Developing high-performance catalysts for NO_x reduction was a significant challenge. CWK catalysts modified with iron sources were synthesized using co-precipitation and impregnation methods. The CWK-F₃C and CWK-F₃S catalysts exhibited the superior catalytic activity at 250–350 ℃ and the excellent N₂ selectivity. The key reasons for the enhanced catalytic activity of CWK-F₃C and CWK-F₃S catalysts could be attributed to the higher Fe³⁺ concentration, more surface chemisorbed oxygen species and bigger relative fraction of Ce³⁺. More significantly, the adsorption of NH₃ and redox capability were both strengthened by the Fe³⁺ doping.
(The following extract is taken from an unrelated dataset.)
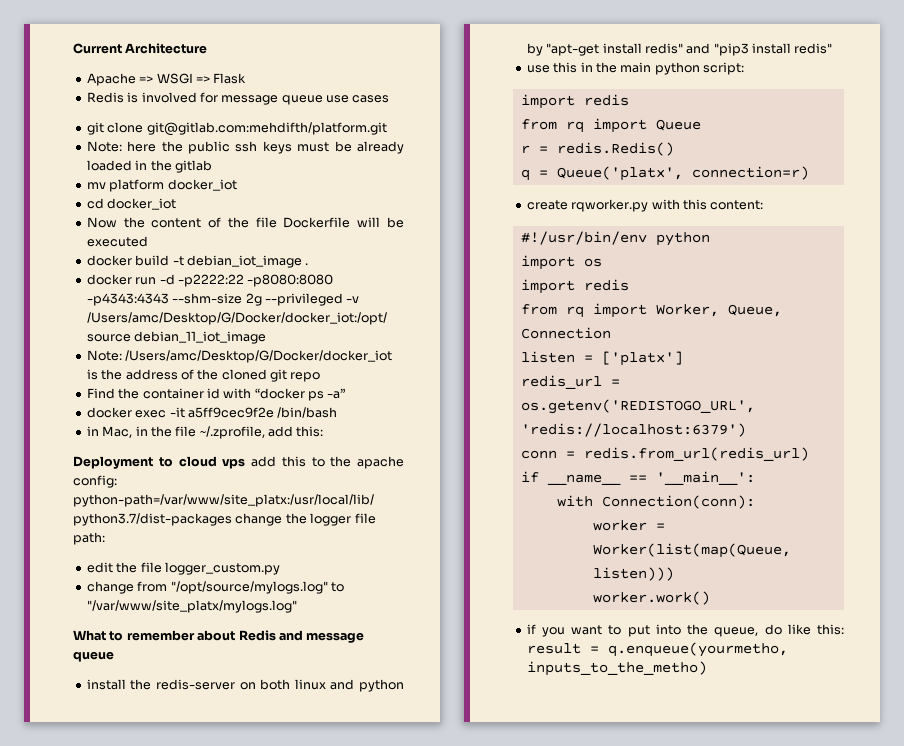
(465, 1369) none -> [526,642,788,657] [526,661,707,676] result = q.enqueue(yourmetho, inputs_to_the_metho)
The DRIFTS experiment results showed that the E-R and L–H mechanism were followed by CWK-F₃C and CWK-F₂C catalysts. Furthermore, the introduction of Fe³⁺ generated more surface acidic sites, which could facilitate the formation of key intermediates (-NH₂) (NH_3(ads) + O_(ads)/O²⁻(ads) → -NH_2(ads) + -OH_(ads)). The presence of Fe³⁺ was conducive to NO₃⁻ formation (NO₃⁻ + NO_(ads) → NO_2(ads)), resulting in the presence of fast reaction, causing the excellent low temperature catalytic performance. Hence, the production of -NH₂ and NO₃⁻ species was responsible for the outstanding catalytic activity of CWK-F₃C.